:: YOUR GOAL ::
Report each line of the entries below that includes "needs".
*** Begin section ***
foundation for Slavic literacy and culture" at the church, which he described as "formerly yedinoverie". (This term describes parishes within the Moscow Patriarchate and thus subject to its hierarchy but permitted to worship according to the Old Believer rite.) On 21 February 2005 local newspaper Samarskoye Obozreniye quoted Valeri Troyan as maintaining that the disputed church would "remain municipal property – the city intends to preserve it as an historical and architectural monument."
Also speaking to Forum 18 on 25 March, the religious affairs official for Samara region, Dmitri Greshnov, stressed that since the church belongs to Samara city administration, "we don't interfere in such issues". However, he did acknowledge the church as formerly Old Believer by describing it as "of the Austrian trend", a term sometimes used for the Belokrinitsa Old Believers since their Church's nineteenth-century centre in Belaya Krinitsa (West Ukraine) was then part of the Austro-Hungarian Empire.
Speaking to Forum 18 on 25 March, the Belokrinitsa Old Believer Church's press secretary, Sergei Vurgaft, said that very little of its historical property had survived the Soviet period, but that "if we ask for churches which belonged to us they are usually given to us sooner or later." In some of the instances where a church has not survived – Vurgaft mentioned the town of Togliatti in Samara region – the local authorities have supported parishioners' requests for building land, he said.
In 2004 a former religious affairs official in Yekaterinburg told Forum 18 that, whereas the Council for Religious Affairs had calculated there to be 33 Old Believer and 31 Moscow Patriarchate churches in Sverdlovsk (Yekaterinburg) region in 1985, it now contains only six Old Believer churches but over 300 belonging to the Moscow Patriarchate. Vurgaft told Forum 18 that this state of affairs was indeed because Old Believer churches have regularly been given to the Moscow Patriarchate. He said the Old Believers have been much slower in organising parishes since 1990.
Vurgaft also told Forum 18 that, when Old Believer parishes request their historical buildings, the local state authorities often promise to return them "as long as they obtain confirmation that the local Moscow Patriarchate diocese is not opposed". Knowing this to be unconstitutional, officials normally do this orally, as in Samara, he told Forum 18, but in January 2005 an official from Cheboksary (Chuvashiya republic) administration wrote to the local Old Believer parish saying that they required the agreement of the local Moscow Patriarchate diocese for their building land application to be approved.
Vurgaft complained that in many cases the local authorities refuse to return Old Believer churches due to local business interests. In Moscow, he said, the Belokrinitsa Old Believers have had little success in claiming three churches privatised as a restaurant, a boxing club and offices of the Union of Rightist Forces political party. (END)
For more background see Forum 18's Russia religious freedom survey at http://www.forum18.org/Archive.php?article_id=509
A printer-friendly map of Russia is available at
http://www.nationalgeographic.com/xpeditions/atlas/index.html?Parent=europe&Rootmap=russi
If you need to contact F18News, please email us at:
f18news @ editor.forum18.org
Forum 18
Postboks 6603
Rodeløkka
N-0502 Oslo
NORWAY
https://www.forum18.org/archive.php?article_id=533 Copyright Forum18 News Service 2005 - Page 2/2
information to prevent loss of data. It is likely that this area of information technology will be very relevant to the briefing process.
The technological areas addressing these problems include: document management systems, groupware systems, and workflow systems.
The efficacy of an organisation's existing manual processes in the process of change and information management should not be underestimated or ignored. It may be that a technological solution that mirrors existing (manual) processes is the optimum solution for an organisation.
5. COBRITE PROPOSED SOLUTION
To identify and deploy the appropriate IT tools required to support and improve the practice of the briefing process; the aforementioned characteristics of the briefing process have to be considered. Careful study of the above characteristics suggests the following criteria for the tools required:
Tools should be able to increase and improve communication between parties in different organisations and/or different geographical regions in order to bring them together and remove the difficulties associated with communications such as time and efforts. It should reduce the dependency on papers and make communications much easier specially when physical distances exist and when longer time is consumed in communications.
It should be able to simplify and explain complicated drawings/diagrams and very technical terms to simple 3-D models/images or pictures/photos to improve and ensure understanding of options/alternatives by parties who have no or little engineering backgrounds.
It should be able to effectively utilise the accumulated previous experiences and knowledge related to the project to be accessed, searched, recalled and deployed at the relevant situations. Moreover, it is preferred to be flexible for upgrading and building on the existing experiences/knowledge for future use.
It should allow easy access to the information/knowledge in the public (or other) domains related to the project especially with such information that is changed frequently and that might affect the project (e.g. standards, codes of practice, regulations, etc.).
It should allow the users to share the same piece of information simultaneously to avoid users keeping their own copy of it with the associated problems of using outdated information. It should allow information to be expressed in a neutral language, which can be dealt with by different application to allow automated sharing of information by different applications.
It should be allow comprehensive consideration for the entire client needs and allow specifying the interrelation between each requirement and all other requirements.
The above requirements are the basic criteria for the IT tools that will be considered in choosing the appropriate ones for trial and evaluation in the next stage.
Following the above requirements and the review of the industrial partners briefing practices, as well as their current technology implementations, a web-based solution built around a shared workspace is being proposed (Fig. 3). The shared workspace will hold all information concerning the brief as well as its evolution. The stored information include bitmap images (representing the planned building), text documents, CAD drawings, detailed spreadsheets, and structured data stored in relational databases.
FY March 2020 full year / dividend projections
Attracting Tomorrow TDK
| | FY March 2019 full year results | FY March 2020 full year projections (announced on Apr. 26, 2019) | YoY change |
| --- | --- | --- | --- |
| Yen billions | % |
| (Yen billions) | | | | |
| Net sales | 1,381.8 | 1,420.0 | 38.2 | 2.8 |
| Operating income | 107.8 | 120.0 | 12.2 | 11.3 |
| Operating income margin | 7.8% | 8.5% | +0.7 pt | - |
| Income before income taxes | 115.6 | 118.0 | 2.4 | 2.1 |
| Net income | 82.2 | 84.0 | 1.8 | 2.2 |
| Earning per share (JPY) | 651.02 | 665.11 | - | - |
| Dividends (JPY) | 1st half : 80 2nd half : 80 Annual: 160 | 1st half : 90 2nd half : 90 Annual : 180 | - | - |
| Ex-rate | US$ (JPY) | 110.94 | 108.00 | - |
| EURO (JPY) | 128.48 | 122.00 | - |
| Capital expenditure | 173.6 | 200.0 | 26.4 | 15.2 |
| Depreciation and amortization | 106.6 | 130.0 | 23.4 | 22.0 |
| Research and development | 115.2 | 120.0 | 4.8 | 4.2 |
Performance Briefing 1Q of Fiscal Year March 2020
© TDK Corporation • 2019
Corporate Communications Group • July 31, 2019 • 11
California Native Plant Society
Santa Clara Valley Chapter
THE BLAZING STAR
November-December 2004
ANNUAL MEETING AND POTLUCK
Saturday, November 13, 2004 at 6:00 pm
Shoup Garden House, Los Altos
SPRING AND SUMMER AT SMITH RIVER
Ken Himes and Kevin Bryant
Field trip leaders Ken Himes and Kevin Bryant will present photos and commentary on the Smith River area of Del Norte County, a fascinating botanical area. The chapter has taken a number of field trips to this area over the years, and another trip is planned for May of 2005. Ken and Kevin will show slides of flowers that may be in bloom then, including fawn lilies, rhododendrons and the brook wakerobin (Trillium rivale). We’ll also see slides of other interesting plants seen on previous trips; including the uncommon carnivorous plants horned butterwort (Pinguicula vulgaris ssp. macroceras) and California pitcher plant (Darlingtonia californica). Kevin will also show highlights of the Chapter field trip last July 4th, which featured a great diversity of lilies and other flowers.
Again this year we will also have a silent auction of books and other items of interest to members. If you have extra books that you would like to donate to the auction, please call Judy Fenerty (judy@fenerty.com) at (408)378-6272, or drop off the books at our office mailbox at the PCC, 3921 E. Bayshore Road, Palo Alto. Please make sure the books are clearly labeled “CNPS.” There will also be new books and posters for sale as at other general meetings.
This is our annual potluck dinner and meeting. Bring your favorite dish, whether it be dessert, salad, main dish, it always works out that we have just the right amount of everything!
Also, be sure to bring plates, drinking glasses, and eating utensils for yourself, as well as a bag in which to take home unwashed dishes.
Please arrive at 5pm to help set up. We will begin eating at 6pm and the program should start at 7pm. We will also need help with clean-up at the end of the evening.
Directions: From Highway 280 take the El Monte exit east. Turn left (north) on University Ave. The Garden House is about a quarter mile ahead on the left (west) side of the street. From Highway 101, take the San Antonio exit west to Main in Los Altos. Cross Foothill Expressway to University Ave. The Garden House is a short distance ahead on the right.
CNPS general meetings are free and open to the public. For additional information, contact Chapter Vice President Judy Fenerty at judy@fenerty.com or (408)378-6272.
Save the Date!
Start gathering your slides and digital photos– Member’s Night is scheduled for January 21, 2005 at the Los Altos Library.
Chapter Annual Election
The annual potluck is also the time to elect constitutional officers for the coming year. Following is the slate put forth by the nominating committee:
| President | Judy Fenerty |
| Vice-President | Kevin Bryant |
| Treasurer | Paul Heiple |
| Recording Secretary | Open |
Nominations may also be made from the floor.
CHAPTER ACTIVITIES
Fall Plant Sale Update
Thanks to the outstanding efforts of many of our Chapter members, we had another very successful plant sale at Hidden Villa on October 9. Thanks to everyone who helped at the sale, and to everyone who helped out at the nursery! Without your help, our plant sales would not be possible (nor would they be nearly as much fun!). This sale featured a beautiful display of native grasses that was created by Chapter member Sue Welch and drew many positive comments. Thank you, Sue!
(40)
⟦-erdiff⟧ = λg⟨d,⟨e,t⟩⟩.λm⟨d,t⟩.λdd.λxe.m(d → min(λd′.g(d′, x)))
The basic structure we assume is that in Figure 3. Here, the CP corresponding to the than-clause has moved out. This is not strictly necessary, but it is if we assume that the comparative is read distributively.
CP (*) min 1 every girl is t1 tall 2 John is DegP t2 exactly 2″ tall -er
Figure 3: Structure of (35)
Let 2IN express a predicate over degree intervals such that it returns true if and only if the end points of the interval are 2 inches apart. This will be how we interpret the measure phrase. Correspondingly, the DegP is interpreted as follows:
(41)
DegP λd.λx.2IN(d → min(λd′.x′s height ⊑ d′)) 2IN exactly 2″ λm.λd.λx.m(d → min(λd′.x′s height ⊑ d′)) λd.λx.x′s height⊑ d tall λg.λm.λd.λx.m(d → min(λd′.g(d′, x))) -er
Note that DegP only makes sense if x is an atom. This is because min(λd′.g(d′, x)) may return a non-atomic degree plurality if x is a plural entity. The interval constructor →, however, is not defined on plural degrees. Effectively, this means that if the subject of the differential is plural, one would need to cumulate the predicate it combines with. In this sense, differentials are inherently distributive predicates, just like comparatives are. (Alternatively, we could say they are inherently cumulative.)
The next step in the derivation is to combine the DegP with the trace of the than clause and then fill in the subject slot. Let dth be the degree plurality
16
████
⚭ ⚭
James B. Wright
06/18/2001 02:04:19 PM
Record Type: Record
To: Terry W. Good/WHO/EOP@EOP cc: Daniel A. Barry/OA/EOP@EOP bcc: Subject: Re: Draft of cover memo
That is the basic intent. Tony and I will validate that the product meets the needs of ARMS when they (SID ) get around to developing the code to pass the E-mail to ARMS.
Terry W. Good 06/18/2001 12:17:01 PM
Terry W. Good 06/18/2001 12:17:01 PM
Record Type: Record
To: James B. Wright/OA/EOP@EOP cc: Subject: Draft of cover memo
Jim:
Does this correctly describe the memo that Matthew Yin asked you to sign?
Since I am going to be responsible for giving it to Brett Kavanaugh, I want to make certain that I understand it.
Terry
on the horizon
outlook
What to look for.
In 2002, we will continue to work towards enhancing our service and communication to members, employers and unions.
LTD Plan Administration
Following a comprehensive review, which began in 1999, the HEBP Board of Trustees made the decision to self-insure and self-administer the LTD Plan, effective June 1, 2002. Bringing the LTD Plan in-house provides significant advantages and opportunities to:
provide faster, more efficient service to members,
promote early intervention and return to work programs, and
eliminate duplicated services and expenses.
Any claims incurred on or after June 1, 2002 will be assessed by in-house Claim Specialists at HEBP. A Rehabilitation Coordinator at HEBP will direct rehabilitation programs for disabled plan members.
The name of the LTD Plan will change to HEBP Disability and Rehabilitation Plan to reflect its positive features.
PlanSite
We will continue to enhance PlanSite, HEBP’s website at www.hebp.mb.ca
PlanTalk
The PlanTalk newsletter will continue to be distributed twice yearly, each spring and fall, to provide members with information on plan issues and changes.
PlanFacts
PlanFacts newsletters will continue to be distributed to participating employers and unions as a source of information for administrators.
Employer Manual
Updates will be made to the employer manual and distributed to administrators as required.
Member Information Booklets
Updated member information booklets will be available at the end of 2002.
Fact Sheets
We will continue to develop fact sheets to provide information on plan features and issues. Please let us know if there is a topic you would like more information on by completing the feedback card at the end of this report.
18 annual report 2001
*** End section ***
:: OUTPUT OF THE EXERCISE ::
It should be allow comprehensive consideration for the entire client needs and allow specifying the interrelation between each requirement and all other requirements.
That is the basic intent. Tony and I will validate that the product meets the needs of ARMS when they (SID ) get around to developing the code to pass the E-mail to ARMS.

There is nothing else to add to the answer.